Il est bien établi qu’une proportion faible, mais significative des cancers (environ 15 %, sur l’ensemble de la durée de vie) est liée à des gènes défectueux, transmis par l’hérédité. L’historique familial de cancer d’une personne peut donner des indices sur la présence possible de ces anomalies : par exemple, un type de cancer qui apparaît chez plus d’une génération, le développement anormalement précoce d’un cancer chez des membres proches de la famille ou encore la présence de plus d’un type de cancer chez ces parents proches peuvent tous suggérer une prédisposition génétique à développer un type de cancer. 

Les études d’association pangénomiques (genomewide association studies) ont permis de mieux comprendre ce phénomène. Ces études consistent à identifier les variations génétiques présentes dans l’ensemble du génome d’un grand nombre d’individus, et à déterminer par la suite si ces variations peuvent être corrélées avec certains traits, par exemple le développement de différents types de cancers. 

Grâce à ces études, les chercheurs sont parvenus à identifier plusieurs régions de l’ADN (ce qu’on appelle des loci) qui sont associées à un risque accru de cancer et qui représentent donc un marqueur de la susceptibilité génétique d’une personne à être touchée par ces maladies. 

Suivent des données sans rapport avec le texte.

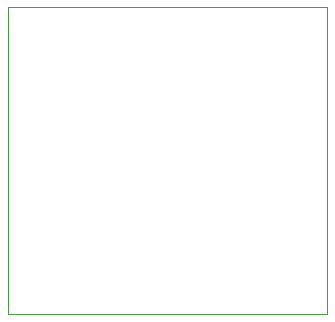
<source format=gbp>
G75*
G70*
%OFA0B0*%
%FSLAX24Y24*%
%IPPOS*%
%LPD*%
%AMOC8*
5,1,8,0,0,1.08239X$1,22.5*
%
%ADD10C,0.0000*%
D10*
X000100Y000100D02*
X010730Y000100D01*
X010730Y010336D01*
X000100Y010336D01*
X000100Y000100D01*
M02*

</source>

Interaction gènes-environnement

Dans les maladies complexes comme le cancer, la présence d’un gène défectueux est rarement suffisante pour soutenir à lui seul le développement de la maladie. Dans la très grande majorité des cas, un cancer est plutôt le résultat d’une interaction complexe entre nos gènes (la génétique) et l’épigénétique, c’est-à-dire l’influence de l’environnement et de nos comportements sur l’activité de ces gènes. 

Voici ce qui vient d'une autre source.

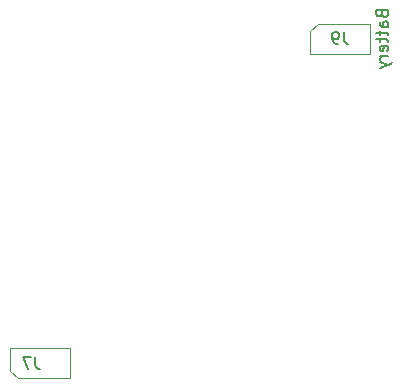
<source format=gbr>
%TF.GenerationSoftware,KiCad,Pcbnew,9.0.0*%
%TF.CreationDate,2025-06-13T13:21:56+01:00*%
%TF.ProjectId,KiCAD_uPicomac3_4,4b694341-445f-4755-9069-636f6d616333,rev?*%
%TF.SameCoordinates,Original*%
%TF.FileFunction,AssemblyDrawing,Bot*%
%FSLAX46Y46*%
G04 Gerber Fmt 4.6, Leading zero omitted, Abs format (unit mm)*
G04 Created by KiCad (PCBNEW 9.0.0) date 2025-06-13 13:21:56*
%MOMM*%
%LPD*%
G01*
G04 APERTURE LIST*
%ADD10C,0.150000*%
%ADD11C,0.100000*%
G04 APERTURE END LIST*
D10*
X135481009Y-49107871D02*
X135528628Y-49250728D01*
X135528628Y-49250728D02*
X135576247Y-49298347D01*
X135576247Y-49298347D02*
X135671485Y-49345966D01*
X135671485Y-49345966D02*
X135814342Y-49345966D01*
X135814342Y-49345966D02*
X135909580Y-49298347D01*
X135909580Y-49298347D02*
X135957200Y-49250728D01*
X135957200Y-49250728D02*
X136004819Y-49155490D01*
X136004819Y-49155490D02*
X136004819Y-48774538D01*
X136004819Y-48774538D02*
X135004819Y-48774538D01*
X135004819Y-48774538D02*
X135004819Y-49107871D01*
X135004819Y-49107871D02*
X135052438Y-49203109D01*
X135052438Y-49203109D02*
X135100057Y-49250728D01*
X135100057Y-49250728D02*
X135195295Y-49298347D01*
X135195295Y-49298347D02*
X135290533Y-49298347D01*
X135290533Y-49298347D02*
X135385771Y-49250728D01*
X135385771Y-49250728D02*
X135433390Y-49203109D01*
X135433390Y-49203109D02*
X135481009Y-49107871D01*
X135481009Y-49107871D02*
X135481009Y-48774538D01*
X136004819Y-50203109D02*
X135481009Y-50203109D01*
X135481009Y-50203109D02*
X135385771Y-50155490D01*
X135385771Y-50155490D02*
X135338152Y-50060252D01*
X135338152Y-50060252D02*
X135338152Y-49869776D01*
X135338152Y-49869776D02*
X135385771Y-49774538D01*
X135957200Y-50203109D02*
X136004819Y-50107871D01*
X136004819Y-50107871D02*
X136004819Y-49869776D01*
X136004819Y-49869776D02*
X135957200Y-49774538D01*
X135957200Y-49774538D02*
X135861961Y-49726919D01*
X135861961Y-49726919D02*
X135766723Y-49726919D01*
X135766723Y-49726919D02*
X135671485Y-49774538D01*
X135671485Y-49774538D02*
X135623866Y-49869776D01*
X135623866Y-49869776D02*
X135623866Y-50107871D01*
X135623866Y-50107871D02*
X135576247Y-50203109D01*
X135338152Y-50536443D02*
X135338152Y-50917395D01*
X135004819Y-50679300D02*
X135861961Y-50679300D01*
X135861961Y-50679300D02*
X135957200Y-50726919D01*
X135957200Y-50726919D02*
X136004819Y-50822157D01*
X136004819Y-50822157D02*
X136004819Y-50917395D01*
X135338152Y-51107872D02*
X135338152Y-51488824D01*
X135004819Y-51250729D02*
X135861961Y-51250729D01*
X135861961Y-51250729D02*
X135957200Y-51298348D01*
X135957200Y-51298348D02*
X136004819Y-51393586D01*
X136004819Y-51393586D02*
X136004819Y-51488824D01*
X135957200Y-52203110D02*
X136004819Y-52107872D01*
X136004819Y-52107872D02*
X136004819Y-51917396D01*
X136004819Y-51917396D02*
X135957200Y-51822158D01*
X135957200Y-51822158D02*
X135861961Y-51774539D01*
X135861961Y-51774539D02*
X135481009Y-51774539D01*
X135481009Y-51774539D02*
X135385771Y-51822158D01*
X135385771Y-51822158D02*
X135338152Y-51917396D01*
X135338152Y-51917396D02*
X135338152Y-52107872D01*
X135338152Y-52107872D02*
X135385771Y-52203110D01*
X135385771Y-52203110D02*
X135481009Y-52250729D01*
X135481009Y-52250729D02*
X135576247Y-52250729D01*
X135576247Y-52250729D02*
X135671485Y-51774539D01*
X136004819Y-52679301D02*
X135338152Y-52679301D01*
X135528628Y-52679301D02*
X135433390Y-52726920D01*
X135433390Y-52726920D02*
X135385771Y-52774539D01*
X135385771Y-52774539D02*
X135338152Y-52869777D01*
X135338152Y-52869777D02*
X135338152Y-52965015D01*
X135338152Y-53203111D02*
X136004819Y-53441206D01*
X135338152Y-53679301D02*
X136004819Y-53441206D01*
X136004819Y-53441206D02*
X136242914Y-53345968D01*
X136242914Y-53345968D02*
X136290533Y-53298349D01*
X136290533Y-53298349D02*
X136338152Y-53203111D01*
X132283333Y-50634120D02*
X132283333Y-51348405D01*
X132283333Y-51348405D02*
X132330952Y-51491262D01*
X132330952Y-51491262D02*
X132426190Y-51586501D01*
X132426190Y-51586501D02*
X132569047Y-51634120D01*
X132569047Y-51634120D02*
X132664285Y-51634120D01*
X131759523Y-51634120D02*
X131569047Y-51634120D01*
X131569047Y-51634120D02*
X131473809Y-51586501D01*
X131473809Y-51586501D02*
X131426190Y-51538881D01*
X131426190Y-51538881D02*
X131330952Y-51396024D01*
X131330952Y-51396024D02*
X131283333Y-51205548D01*
X131283333Y-51205548D02*
X131283333Y-50824596D01*
X131283333Y-50824596D02*
X131330952Y-50729358D01*
X131330952Y-50729358D02*
X131378571Y-50681739D01*
X131378571Y-50681739D02*
X131473809Y-50634120D01*
X131473809Y-50634120D02*
X131664285Y-50634120D01*
X131664285Y-50634120D02*
X131759523Y-50681739D01*
X131759523Y-50681739D02*
X131807142Y-50729358D01*
X131807142Y-50729358D02*
X131854761Y-50824596D01*
X131854761Y-50824596D02*
X131854761Y-51062691D01*
X131854761Y-51062691D02*
X131807142Y-51157929D01*
X131807142Y-51157929D02*
X131759523Y-51205548D01*
X131759523Y-51205548D02*
X131664285Y-51253167D01*
X131664285Y-51253167D02*
X131473809Y-51253167D01*
X131473809Y-51253167D02*
X131378571Y-51205548D01*
X131378571Y-51205548D02*
X131330952Y-51157929D01*
X131330952Y-51157929D02*
X131283333Y-51062691D01*
X106124068Y-78119062D02*
X106124068Y-78833347D01*
X106124068Y-78833347D02*
X106171687Y-78976204D01*
X106171687Y-78976204D02*
X106266925Y-79071443D01*
X106266925Y-79071443D02*
X106409782Y-79119062D01*
X106409782Y-79119062D02*
X106505020Y-79119062D01*
X105743115Y-78119062D02*
X105076449Y-78119062D01*
X105076449Y-78119062D02*
X105505020Y-79119062D01*
D11*
%TO.C,J9*%
X130045000Y-49909301D02*
X129410000Y-50544301D01*
X134490000Y-49909301D02*
X130045000Y-49909301D01*
X129410000Y-50544301D02*
X129410000Y-52449301D01*
X129410000Y-52449301D02*
X134490000Y-52449301D01*
X134490000Y-52449301D02*
X134490000Y-49909301D01*
%TO.C,J7*%
X104020735Y-77394243D02*
X104020735Y-79299243D01*
X104020735Y-79299243D02*
X104655735Y-79934243D01*
X104655735Y-79934243D02*
X109100735Y-79934243D01*
X109100735Y-77394243D02*
X104020735Y-77394243D01*
X109100735Y-79934243D02*
X109100735Y-77394243D01*
%TD*%
M02*

</source>
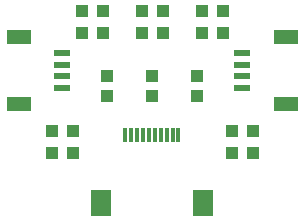
<source format=gtp>
G75*
%MOIN*%
%OFA0B0*%
%FSLAX25Y25*%
%IPPOS*%
%LPD*%
%AMOC8*
5,1,8,0,0,1.08239X$1,22.5*
%
%ADD10R,0.04331X0.03937*%
%ADD11R,0.03937X0.04331*%
%ADD12R,0.07874X0.04724*%
%ADD13R,0.05315X0.02362*%
%ADD14R,0.01181X0.05118*%
%ADD15R,0.07087X0.08661*%
D10*
X0169987Y0067500D03*
X0176680Y0067500D03*
X0176680Y0075000D03*
X0169987Y0075000D03*
X0229987Y0075000D03*
X0236680Y0075000D03*
X0236680Y0067500D03*
X0229987Y0067500D03*
X0226680Y0107500D03*
X0219987Y0107500D03*
X0206680Y0107500D03*
X0199987Y0107500D03*
X0186680Y0107500D03*
X0179987Y0107500D03*
X0179987Y0115000D03*
X0186680Y0115000D03*
X0199987Y0115000D03*
X0206680Y0115000D03*
X0219987Y0115000D03*
X0226680Y0115000D03*
D11*
X0218333Y0093346D03*
X0203333Y0093346D03*
X0188333Y0093346D03*
X0188333Y0086654D03*
X0203333Y0086654D03*
X0218333Y0086654D03*
D12*
X0247802Y0083976D03*
X0247802Y0106024D03*
X0158865Y0106024D03*
X0158865Y0083976D03*
D13*
X0173333Y0089094D03*
X0173333Y0093031D03*
X0173333Y0096969D03*
X0173333Y0100906D03*
X0233333Y0100906D03*
X0233333Y0096969D03*
X0233333Y0093031D03*
X0233333Y0089094D03*
D14*
X0211995Y0073386D03*
X0210026Y0073386D03*
X0208058Y0073386D03*
X0206089Y0073386D03*
X0204121Y0073386D03*
X0202152Y0073386D03*
X0200184Y0073386D03*
X0198215Y0073386D03*
X0196247Y0073386D03*
X0194278Y0073386D03*
D15*
X0186010Y0050945D03*
X0220262Y0050945D03*
M02*

</source>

Autrement dit, tout n’est pas décidé à la naissance : on peut naître avec des gènes qui prédisposent à développer différents types de cancers, mais ces gènes ne sont qu’un des aspects impliqués dans le développement de ces maladies, une prédisposition qui est bien réelle, mais qui demeure néanmoins fortement influencée par une foule de facteurs extérieurs.

Une étude récente illustre bien cette grande influence du mode de vie sur le risque de cancer, incluant chez les personnes qui sont génétiquement plus susceptibles d’être touchées par la maladie 1

Dans cette étude, les chercheurs ont tout d’abord développé un outil de prédiction de la susceptibilité génétique au cancer sous la forme d’un score de risque, basé sur la présence de plusieurs loci connus pour être associés à une hausse du risque d’une vingtaine de cancers distincts. 

En utilisant les données récoltées par la UK Biobank study (une banque contenant des informations génétiques et plusieurs données sur la santé et les habitudes de vie des participants), cet outil de prédiction a pu être utilisé par la suite pour déterminer le risque de cancer des 400 000 individus inscrits à cette banque ainsi que l’influence de leurs habitudes de vie sur le développement de la maladie.

Les résultats obtenus montrent qu’il existe effectivement une prédisposition génétique au cancer, telle que mesurée à l’aide du score développé par les chercheurs : comparativement aux personnes présentant le plus bas score, les personnes ayant un score de risque élevé avaient un risque deux fois plus élevé de développer un cancer. 

Par contre, et c’est là le point le plus intéressant de l’étude, ce risque plus élevé de cancer est fortement diminué chez les personnes génétiquement prédisposées qui adoptent un mode de vie sain (pas de tabac, peu d’alcool, exercice régulier, poids corporel normal et alimentation riche en végétaux). 

Par exemple, les chercheurs ont calculé que chez les personnes à risque qui adhèrent à ce mode de vie sain, le risque de développer un cancer au cours des cinq prochaines années diminuait de 24 % pour les hommes et de 35 % pour les femmes. 

Il est donc possible de prendre sa destinée en mains en modifiant nos habitudes de vie pour neutraliser l’impact négatif de ces mauvais gènes. 

Ne pas fumer, manger en abondance une variété de végétaux, maintenir un poids corporel normal et faire régulièrement de l’exercice sont toutes des actions qui permettent de prévenir concrètement le cancer, quel que soit le risque génétique de base.


(1) Zhu M et coll. Genetic risk for overall cancer and the benefit of adherence to a healthy lifestyle. Cancer Research, publié le 28 juillet 2021.